### PROBLEM TO SOLVE:
Below are the entries. Transcribe exactly the lines from the one with "right wrist: (401, 203)" through the one with "right hip: (94, 217)", ends included, and leave out all others.

### RAW DATA:
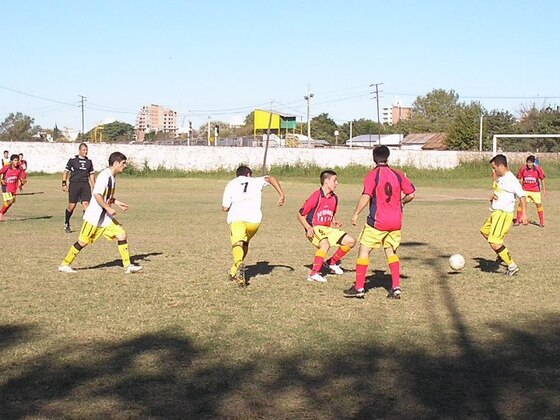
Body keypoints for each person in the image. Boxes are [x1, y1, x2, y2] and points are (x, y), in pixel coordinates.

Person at [343, 145, 415, 299]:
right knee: (391, 251)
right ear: (388, 157)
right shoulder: (398, 174)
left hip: (377, 222)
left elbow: (366, 196)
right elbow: (411, 194)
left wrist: (356, 214)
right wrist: (401, 203)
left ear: (374, 158)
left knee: (364, 251)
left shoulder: (372, 175)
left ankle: (359, 288)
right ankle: (395, 287)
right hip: (395, 222)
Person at [58, 152, 143, 274]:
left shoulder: (112, 178)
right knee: (82, 242)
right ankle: (65, 264)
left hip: (105, 219)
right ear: (116, 163)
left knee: (121, 235)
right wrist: (107, 208)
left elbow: (106, 196)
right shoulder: (105, 176)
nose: (125, 166)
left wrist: (117, 203)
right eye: (123, 163)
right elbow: (97, 194)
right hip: (94, 217)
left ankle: (127, 266)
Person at [222, 165, 285, 287]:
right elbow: (271, 178)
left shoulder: (230, 184)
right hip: (254, 220)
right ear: (249, 174)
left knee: (237, 243)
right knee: (244, 243)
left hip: (237, 219)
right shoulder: (256, 181)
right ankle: (233, 271)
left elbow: (225, 208)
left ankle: (238, 264)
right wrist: (281, 194)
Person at [297, 170, 355, 283]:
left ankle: (331, 263)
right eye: (335, 180)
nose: (337, 183)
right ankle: (313, 274)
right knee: (325, 244)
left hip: (327, 229)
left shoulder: (334, 198)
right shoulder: (316, 195)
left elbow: (329, 212)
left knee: (350, 241)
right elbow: (300, 214)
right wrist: (308, 228)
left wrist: (334, 221)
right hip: (315, 228)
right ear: (327, 181)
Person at [480, 154, 527, 277]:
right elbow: (502, 193)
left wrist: (524, 215)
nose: (494, 170)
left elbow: (522, 196)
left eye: (495, 168)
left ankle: (512, 266)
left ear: (501, 166)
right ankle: (501, 254)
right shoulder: (502, 178)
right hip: (495, 212)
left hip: (503, 214)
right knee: (485, 231)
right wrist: (494, 197)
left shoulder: (512, 180)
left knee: (494, 241)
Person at [62, 143, 95, 233]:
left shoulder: (89, 162)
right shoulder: (73, 160)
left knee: (86, 204)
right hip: (74, 184)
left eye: (86, 150)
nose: (85, 152)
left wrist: (94, 186)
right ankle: (66, 223)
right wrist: (64, 183)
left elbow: (91, 175)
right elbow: (66, 172)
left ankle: (86, 226)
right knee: (72, 206)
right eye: (84, 150)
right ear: (79, 150)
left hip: (85, 184)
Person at [516, 155, 546, 227]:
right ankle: (517, 220)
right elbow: (519, 178)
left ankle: (541, 222)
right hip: (525, 190)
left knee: (538, 205)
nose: (529, 164)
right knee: (521, 204)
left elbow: (542, 179)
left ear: (533, 163)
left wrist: (544, 190)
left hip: (535, 190)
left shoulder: (537, 169)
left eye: (531, 162)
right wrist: (519, 188)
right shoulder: (523, 169)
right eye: (528, 162)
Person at [0, 154, 27, 221]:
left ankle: (2, 213)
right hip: (5, 186)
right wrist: (1, 180)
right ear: (11, 161)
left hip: (13, 188)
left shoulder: (19, 169)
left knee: (11, 202)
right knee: (10, 200)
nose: (16, 162)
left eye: (17, 160)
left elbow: (22, 178)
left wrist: (22, 182)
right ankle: (0, 214)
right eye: (15, 160)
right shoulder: (6, 167)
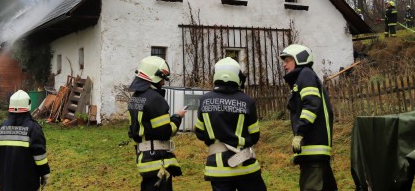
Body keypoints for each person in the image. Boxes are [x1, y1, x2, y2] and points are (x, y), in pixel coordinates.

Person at [195, 57, 267, 191]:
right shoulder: (247, 101)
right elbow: (255, 135)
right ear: (237, 76)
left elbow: (199, 133)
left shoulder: (204, 100)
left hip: (217, 169)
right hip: (245, 166)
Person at [280, 44, 337, 191]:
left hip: (313, 146)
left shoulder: (305, 75)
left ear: (299, 59)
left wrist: (300, 132)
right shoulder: (304, 76)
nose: (284, 65)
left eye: (287, 60)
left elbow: (311, 104)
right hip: (315, 148)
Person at [128, 56, 186, 191]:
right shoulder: (155, 99)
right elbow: (165, 132)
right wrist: (177, 117)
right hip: (158, 160)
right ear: (155, 76)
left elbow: (133, 130)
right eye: (162, 79)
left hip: (144, 159)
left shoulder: (134, 99)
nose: (163, 83)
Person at [0, 90, 50, 191]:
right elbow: (39, 155)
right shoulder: (33, 128)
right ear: (28, 105)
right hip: (28, 184)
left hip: (6, 184)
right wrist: (45, 173)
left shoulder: (1, 128)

### RESPONSE TO THE EXERCISE:
right wrist: (401, 203)
left ear: (374, 158)
left knee: (364, 251)
left shoulder: (372, 175)
left ankle: (359, 288)
right ankle: (395, 287)
right hip: (395, 222)
Person at [58, 152, 143, 274]:
left shoulder: (112, 178)
right knee: (82, 242)
right ankle: (65, 264)
left hip: (105, 219)
right ear: (116, 163)
left knee: (121, 235)
right wrist: (107, 208)
left elbow: (106, 196)
right shoulder: (105, 176)
nose: (125, 166)
left wrist: (117, 203)
right eye: (123, 163)
right elbow: (97, 194)
right hip: (94, 217)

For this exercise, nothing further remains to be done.